Après un démarrage timide, la demande mondiale est de plus en plus soutenue, raison pour laquelle les cours ont graduellement évolué depuis deux mois. Pour ce qui est de la demande, si elle reste timorée en Europe, elle est très intéressante en Asie, un marché en pleine croissance. Le Cameroun qui dispose dorénavant d’une capacité installée de transformation de près de 250 000 tonnes, est désormais mieux armé face aux fluctuations du marché international. Bien plus, cette avancée est de nature à créer plus de valeur ajoutée locale.

Profitabilité partagée

Au rang des perspectives, le Mincommerce a rappelé la nécessité pour le Cameroun de maintenir la qualité de sa production qui lui a valu tant de lauriers ces dernières années. La filière cacaoyère locale devra également se conformer au Règlement de l’Union européenne sur la déforestation (Rdue). Le Cameroun qui a anticipé sur ce sujet, devra également relever aisément ce défi car les efforts de géolocalisation et de traçabilité des exploitations, de régénération des vielles plantations et le recours aux variétés plus rentables à l’hectare, sont entre autres, des atouts indéniables pour le Cameroun sur ce volet.
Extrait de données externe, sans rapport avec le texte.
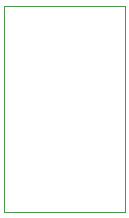
<source format=gm1>
G04*
G04 #@! TF.GenerationSoftware,Altium Limited,Altium Designer,21.3.2 (30)*
G04*
G04 Layer_Color=16711935*
%FSLAX44Y44*%
%MOMM*%
G71*
G04*
G04 #@! TF.SameCoordinates,D797C244-DDCF-47B0-A2DA-908DA98AE24E*
G04*
G04*
G04 #@! TF.FilePolarity,Positive*
G04*
G01*
G75*
%ADD12C,0.1000*%
D12*
X1292450Y5000D02*
Y180000D01*
Y5000D02*
X1189450D01*
X1292450Y180000D02*
X1189450Y179500D01*
Y5000D02*
Y179500D01*
M02*

</source>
La répartition de la valeur ajoutée tout au long de la chaîne de valeur est une réelle préoccupation pour le gouvernement. Jusqu’à présent en effet, le producteur demeure le parent pauvre de la chaîne. Il est donc normal que ce dernier bénéficie d’une répartition équitable de la valeur de la fève à travers de meilleurs prix d’achat du produit aux producteurs. Un plaidoyer de près de deux décennies du Cameroun qui a permis de faire bouger les lignes et ne s’arrêtera que lorsque le producteur recevra une rémunération équitable pour sa fève, a conclu le ministre Luc Magloire Mbarga Atangana.